Kent, who immigrated to the United States in 1946, was a longtime board member of the Conference on Jewish Material Claims Against Germany, or Claims Conference, where he served variously as treasurer, co-chair of its negotiating committee, and special adviser to its president.

In those roles, said Greg Schneider, executive vice president of the Claims Conference, Kent negotiated billions of dollars in pensions and compensation for Jewish survivors from the German government and championed survivor interests with insurance companies, German industry and Eastern European governments.

Just last year, Kent recorded a video as part of a campaign to demand that Facebook founder Mark Zuckerberg remove Holocaust denial content from his entire social media network.

“Roman made himself available for every cause that we put in front of him, tirelessly giving of his time and energy,” said Gideon Taylor, the Claims Conference president, in a statement. “He will be remembered as an unwavering force of good will and an undeniable advocate for the global Jewish community.”

Kent also served as the chairman of the American Gathering of Jewish Holocaust Survivors and Their Descendants; as president of the International Auschwitz Committee; and also as president of the Jewish Foundation for the Righteous, which assists non-Jews who saved Jews during the Holocaust.

Born in Lodz, Poland, in 1929, Roman Kniker survived its ghetto and several camps including Merzbachtal, Dornau, Flossenburg and Auschwitz. His father died of malnutrition in the Lodz Ghetto and his mother was murdered in Auschwitz-Birkenau.

Kent and his brother Leon were liberated by the US Army in 1945 while on a death march to Dachau.

The brothers were reunited with their two sisters, Dasza and Renia, in Sweden following their liberation. Dasza died a few months later.

In June 1946, the brothers immigrated to the United States as part of a government program to admit 5,000 orphans. Kent lived in Atlanta with foster parents and attended Emory University in that Georgia city, going on to start a successful international trade company.

In 1988, he joined the board of the Claims Conference, which had been tasked with securing the restitution that Germany has paid through direct assistance to survivors and for educational and memorial programs.

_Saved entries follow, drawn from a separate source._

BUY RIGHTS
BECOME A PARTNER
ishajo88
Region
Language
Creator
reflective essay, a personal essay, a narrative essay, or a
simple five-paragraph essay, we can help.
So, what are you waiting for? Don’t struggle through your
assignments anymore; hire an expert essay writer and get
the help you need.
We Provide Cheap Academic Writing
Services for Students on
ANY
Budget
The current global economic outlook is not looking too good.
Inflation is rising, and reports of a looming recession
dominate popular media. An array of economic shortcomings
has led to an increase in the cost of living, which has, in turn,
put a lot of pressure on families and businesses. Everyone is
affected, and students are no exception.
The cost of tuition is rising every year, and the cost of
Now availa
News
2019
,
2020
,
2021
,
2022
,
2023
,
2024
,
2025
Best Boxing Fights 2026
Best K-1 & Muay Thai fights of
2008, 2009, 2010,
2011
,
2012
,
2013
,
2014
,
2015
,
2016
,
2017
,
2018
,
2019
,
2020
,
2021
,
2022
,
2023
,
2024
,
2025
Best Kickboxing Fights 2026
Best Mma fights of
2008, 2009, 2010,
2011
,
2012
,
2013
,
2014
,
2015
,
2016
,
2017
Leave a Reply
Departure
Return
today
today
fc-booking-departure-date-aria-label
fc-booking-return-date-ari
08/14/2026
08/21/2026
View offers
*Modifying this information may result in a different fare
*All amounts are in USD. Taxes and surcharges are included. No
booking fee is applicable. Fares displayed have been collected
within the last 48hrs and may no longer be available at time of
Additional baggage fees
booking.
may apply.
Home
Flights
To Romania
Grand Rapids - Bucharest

Diplomat Stuart Eizenstat, who worked with Kent as the Claims Conference’s special negotiator, said his co-chair on the negotiating committee “made it his personal mission to advocate for his fellow survivors to the very end, participating on negotiations calls as recently as last week. His strength and fortitude were unmatched, and his drive and determination to see justice served knew no bounds.”

In 2016, in an interview marking UNESCO’s Holocaust Remembrance Day event, Kent warned about the abuse of language to deny the past.

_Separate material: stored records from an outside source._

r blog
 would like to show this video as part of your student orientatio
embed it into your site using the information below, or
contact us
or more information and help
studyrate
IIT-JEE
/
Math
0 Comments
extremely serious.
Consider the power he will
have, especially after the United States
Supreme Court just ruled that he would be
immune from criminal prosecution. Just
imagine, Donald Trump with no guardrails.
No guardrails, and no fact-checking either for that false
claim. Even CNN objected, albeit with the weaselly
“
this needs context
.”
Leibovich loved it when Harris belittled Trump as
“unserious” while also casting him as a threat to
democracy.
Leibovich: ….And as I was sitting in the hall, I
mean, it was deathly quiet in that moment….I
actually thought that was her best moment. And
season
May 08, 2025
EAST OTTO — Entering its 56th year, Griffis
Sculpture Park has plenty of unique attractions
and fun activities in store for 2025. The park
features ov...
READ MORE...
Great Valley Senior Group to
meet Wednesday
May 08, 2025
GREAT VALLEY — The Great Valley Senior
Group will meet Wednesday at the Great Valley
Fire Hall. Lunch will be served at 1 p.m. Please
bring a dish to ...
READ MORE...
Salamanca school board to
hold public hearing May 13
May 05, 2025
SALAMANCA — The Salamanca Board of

“I have noticed over the years that in relation to the Holocaust in the media, there is a tendency to sanitize the past,” he said. “People say that 6 million people were ‘lost’ or ‘perished.’ They were not lost. They were not misplaced. They were imprisoned, starved, tortured, murdered and burned. It is hard to hear but that is the truth that we must preserve to prevent the Holocaust happening again.”

Kent married Hannah Starkman, a Lodz native and fellow survivor, in 1957. Hannah Kent died in 2017. They are survived by their two children, Jeffrey and Susan, as well as three grandchildren and one great-grandchild.